İşveren tarafından feshe yol açan olayda işçinin maddi çıkar sağlaması halinde 1 yıllık fesih süresi işlemez. “Maddi çıkar sağlama” nın sınırları tam olarak belirlenmediğinden ve işverene sınırsız bir fesih hakkı tanıdığından İş Kanunu m. 26/1’ le getirilen hüküm Anayasanın “sosyal devlet” ve “eşitlik” ilkelerine aykırıdır(Akyiğit, 2005:214).

İşverenin yaptığı fesihte olay mevcutken fesih hakkını kaçırması durumunda haksız fesih söz konusu olsa da; bu durumda yapılan feshin haklı sebeple yapılıp yapılmadığı sorunu incelenir. Nitekim Yargıtay 9. Hukuk Dairesi 31.01.2005 T. 14165/2615 sayılı kararında, hizmet sözleşmesinin haklı nedenle feshedildiğini benimsemiş ve işe iadeye hüküm verilemeyeceğini, içtihat etmiştir(Baro Dergisi, 2005:2279).

Feshin hakkının süresinde kullanıldığının ispatı

Fesih hakkının süresinde kullanılıp kullanılmadığı tartışmasında, fesik hakkının süresinde kullandığını hizmet sözleşmesini fesheden tarafın ispat etmesi gerekir.

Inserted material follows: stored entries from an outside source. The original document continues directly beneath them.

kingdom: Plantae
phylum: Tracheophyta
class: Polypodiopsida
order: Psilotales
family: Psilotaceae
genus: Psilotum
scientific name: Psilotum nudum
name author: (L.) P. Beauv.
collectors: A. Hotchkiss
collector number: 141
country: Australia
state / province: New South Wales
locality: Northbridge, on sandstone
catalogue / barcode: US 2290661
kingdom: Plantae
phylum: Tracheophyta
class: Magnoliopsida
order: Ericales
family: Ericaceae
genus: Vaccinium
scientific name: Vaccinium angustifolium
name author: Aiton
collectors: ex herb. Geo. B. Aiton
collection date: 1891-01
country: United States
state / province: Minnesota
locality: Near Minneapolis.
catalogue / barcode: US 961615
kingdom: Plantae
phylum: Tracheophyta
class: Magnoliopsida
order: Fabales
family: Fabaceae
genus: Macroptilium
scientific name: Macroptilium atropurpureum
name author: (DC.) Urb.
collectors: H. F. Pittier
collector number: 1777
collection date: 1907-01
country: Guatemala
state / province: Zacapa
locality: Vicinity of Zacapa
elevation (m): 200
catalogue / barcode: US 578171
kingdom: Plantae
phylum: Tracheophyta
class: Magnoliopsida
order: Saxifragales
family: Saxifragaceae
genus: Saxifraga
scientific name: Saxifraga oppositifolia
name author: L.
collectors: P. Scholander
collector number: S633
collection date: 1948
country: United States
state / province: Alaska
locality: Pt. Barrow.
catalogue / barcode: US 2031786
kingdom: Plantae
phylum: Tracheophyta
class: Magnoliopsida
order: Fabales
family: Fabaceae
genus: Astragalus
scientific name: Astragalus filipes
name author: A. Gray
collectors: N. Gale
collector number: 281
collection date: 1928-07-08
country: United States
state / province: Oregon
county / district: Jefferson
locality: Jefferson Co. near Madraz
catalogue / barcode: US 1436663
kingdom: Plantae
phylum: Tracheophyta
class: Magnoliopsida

Bu hususun ispatı için tanık da dinletilebilir. Ancak, ispat kolaylığı bakımından feshin noter kanalıyla yapılması feshedenin işini kolaylaştıracaktır.

Ancak enteresan biçimde; Yargıtay 9. HD. 09.11.1999 T. 12749/16914 sayılı kararında, yerel mahkemenin sürenin kaçırıldığına hükmettiği bir kararı “olayın tüm kusur durumuyla öğreniminin zaman alacağını ve 6 işgünlük sürenin kaçırıldığının işçi tarafından ispatı gerekirken ispatlanamadığı” gerekçesiyle yerel mahkeme kararını bozmuştur(Akyiğit, 2006:1169). Hâlbuki işveren tarafından yapılan bir fesihte hak düşürücü sürenin kaçırılmadığını bizzat işverenin kanıtlaması gerekir ve o bunu

yapamadığında artık başkaca bir şeye gerek olmaksızın sürenin geçtiği kabul edilerek feshin sonuçlarına hükmedilmelidir(Akyiğit, 2006:1166,26 no’lu dipnot).